BEGIN DATA SHOWN

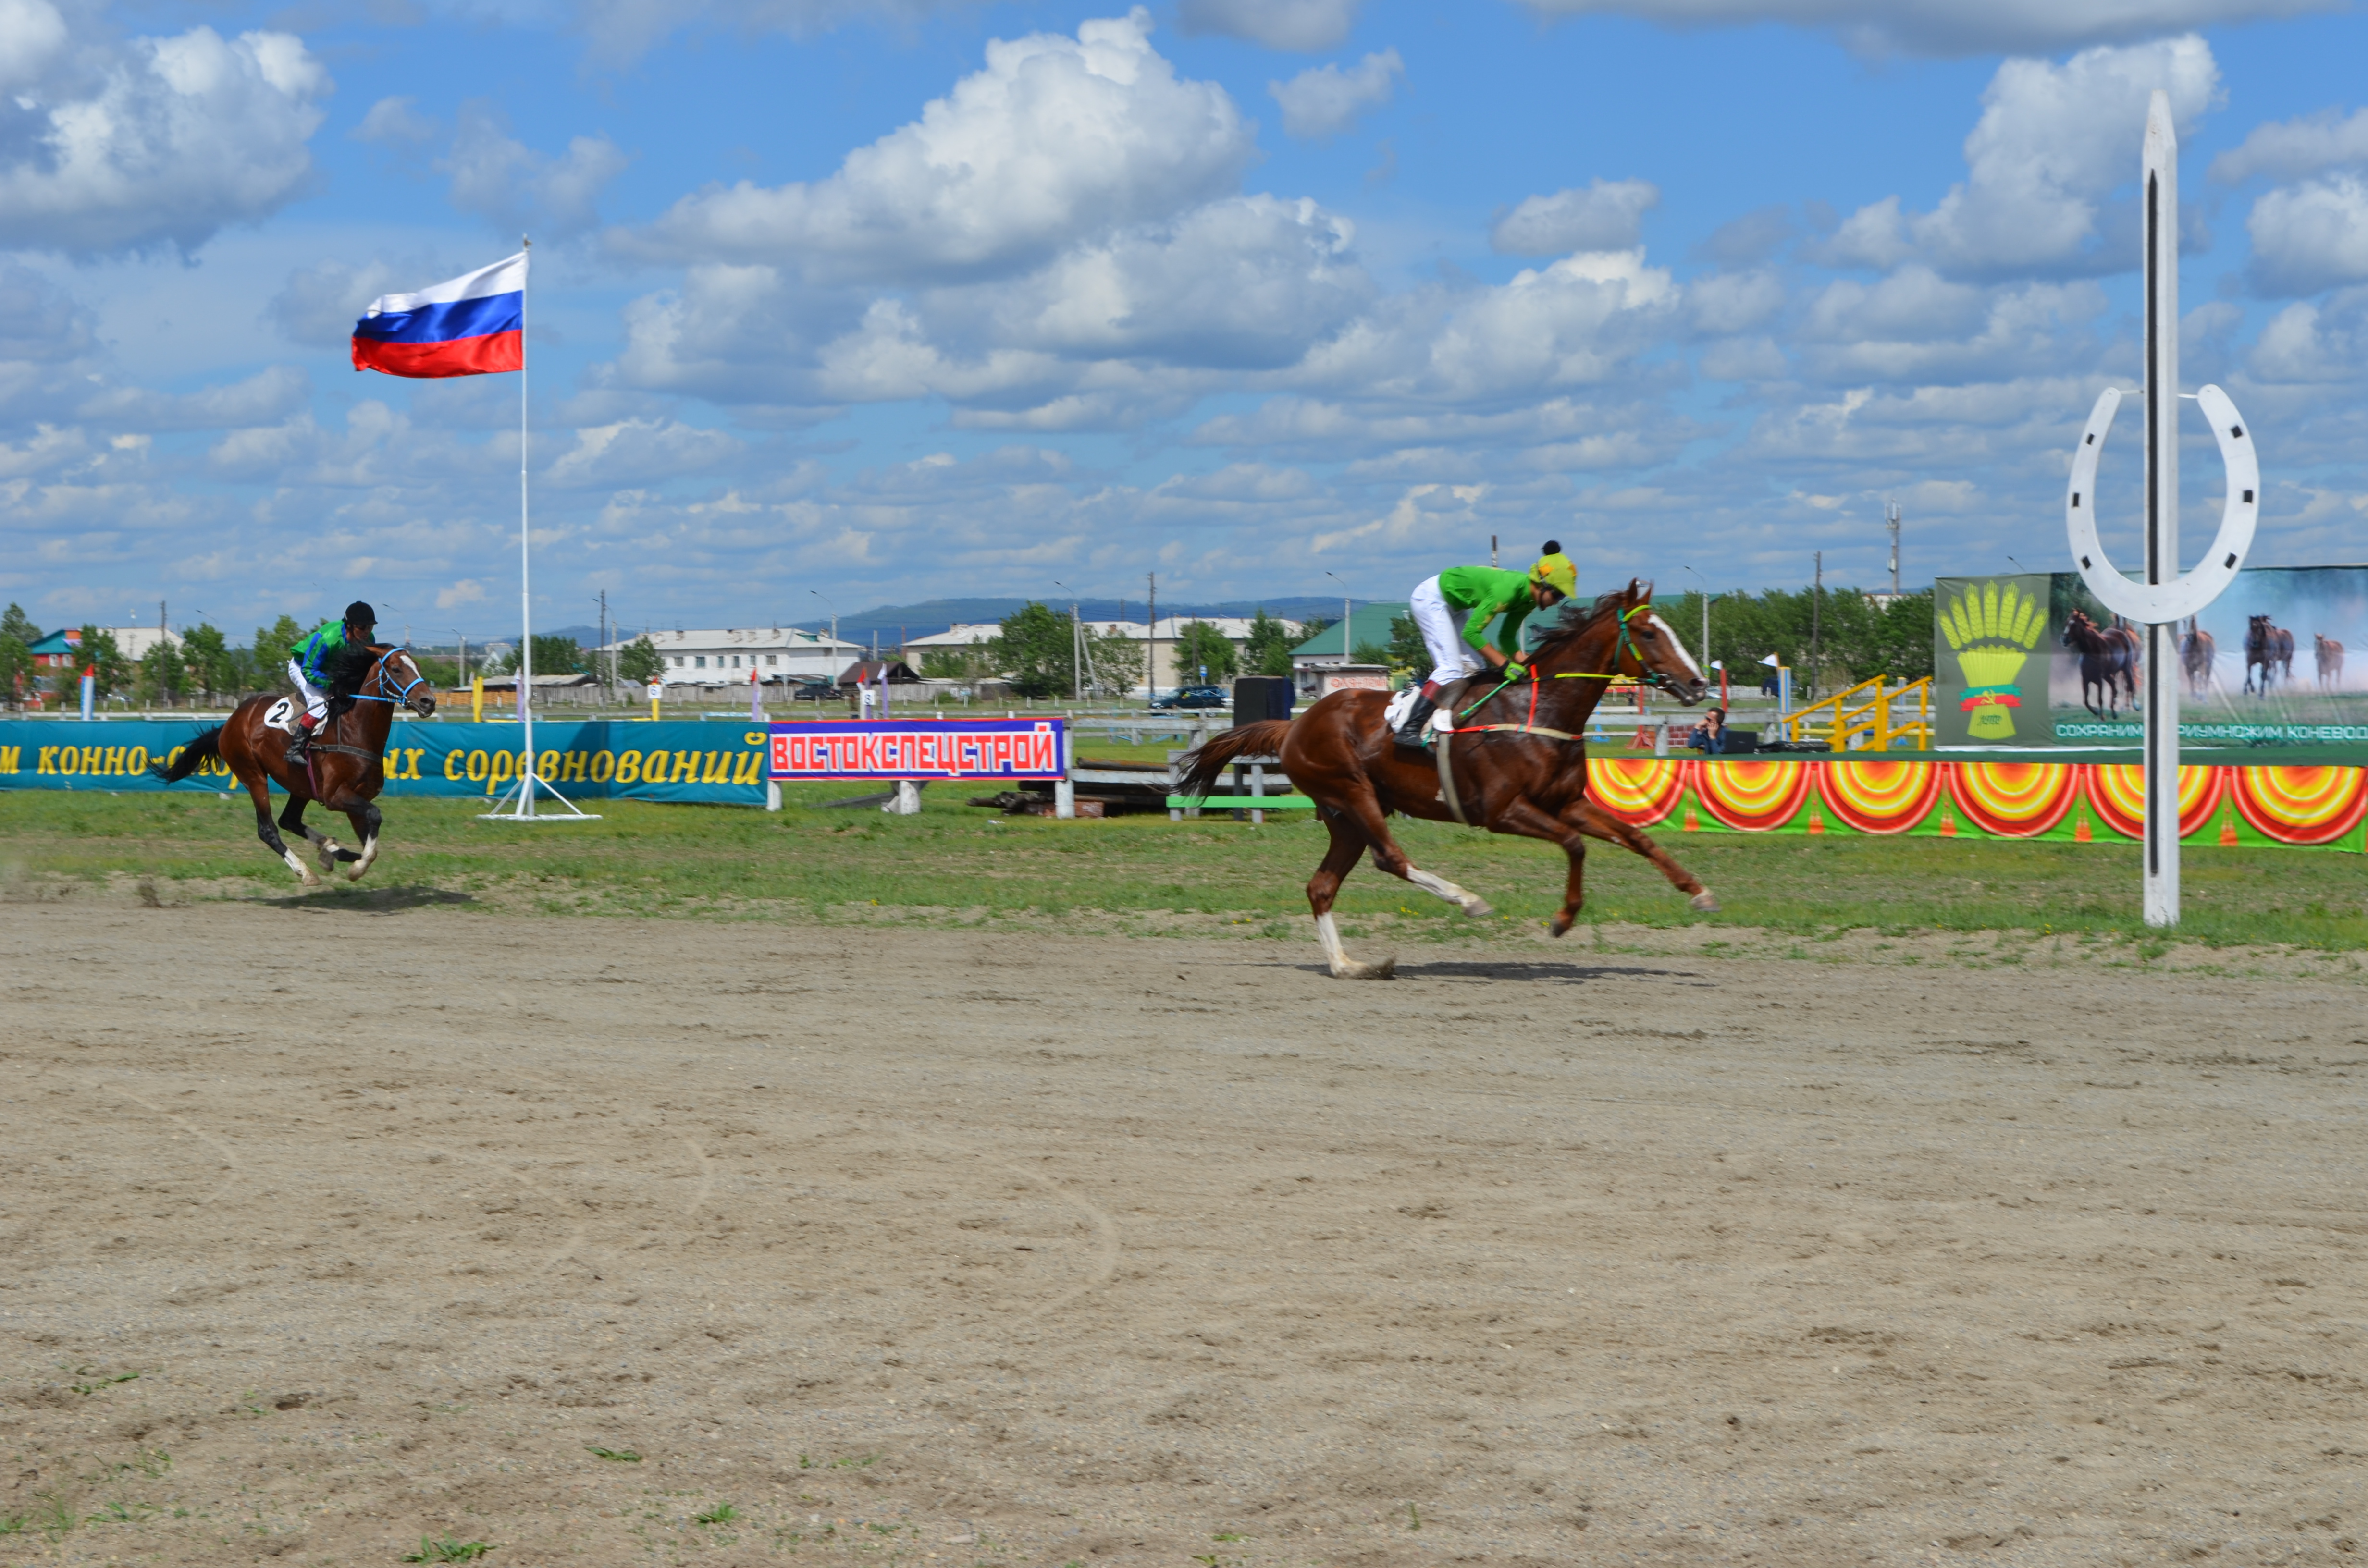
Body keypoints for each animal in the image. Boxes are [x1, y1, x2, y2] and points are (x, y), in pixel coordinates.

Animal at [150, 639, 438, 886]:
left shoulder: (356, 797)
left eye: (418, 666)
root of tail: (230, 722)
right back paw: (306, 871)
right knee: (268, 829)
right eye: (396, 669)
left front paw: (344, 857)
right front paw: (356, 869)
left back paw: (329, 849)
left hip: (300, 784)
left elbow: (370, 833)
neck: (355, 731)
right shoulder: (335, 796)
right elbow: (375, 816)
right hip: (252, 774)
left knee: (289, 820)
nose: (429, 701)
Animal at [1179, 587, 1705, 985]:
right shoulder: (1501, 811)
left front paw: (1697, 890)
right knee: (1390, 859)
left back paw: (1351, 966)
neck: (1537, 711)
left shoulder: (1566, 803)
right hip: (1351, 792)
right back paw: (1467, 900)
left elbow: (1633, 836)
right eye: (1648, 632)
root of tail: (1294, 726)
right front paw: (1562, 919)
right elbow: (1575, 844)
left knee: (1321, 887)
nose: (1699, 683)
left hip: (1343, 817)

END DATA SHOWN

■ ACTIVITY: For every record above, repeat the text exactly and omit any picture.

■ EXERCISE RESPONSE:
Body keypoints for each animal in the image. Boxes are [x1, y1, x2, y2] and points are (x, y), in pixel coordinates.

Animal at [150, 639, 438, 886]:
left shoulder: (356, 797)
left eye: (418, 666)
root of tail: (230, 722)
right back paw: (306, 871)
right knee: (268, 829)
right eye: (396, 669)
left front paw: (344, 857)
right front paw: (356, 869)
left back paw: (329, 849)
left hip: (300, 784)
left elbow: (370, 833)
neck: (355, 731)
right shoulder: (335, 796)
right elbow: (375, 816)
right hip: (252, 774)
left knee: (289, 820)
nose: (429, 701)
Animal at [1179, 587, 1705, 985]:
right shoulder: (1501, 811)
left front paw: (1697, 890)
right knee: (1390, 859)
left back paw: (1351, 966)
neck: (1537, 711)
left shoulder: (1566, 803)
right hip: (1351, 792)
right back paw: (1467, 900)
left elbow: (1633, 836)
right eye: (1648, 632)
root of tail: (1294, 726)
right front paw: (1562, 919)
right elbow: (1575, 844)
left knee: (1321, 887)
nose: (1699, 683)
left hip: (1343, 817)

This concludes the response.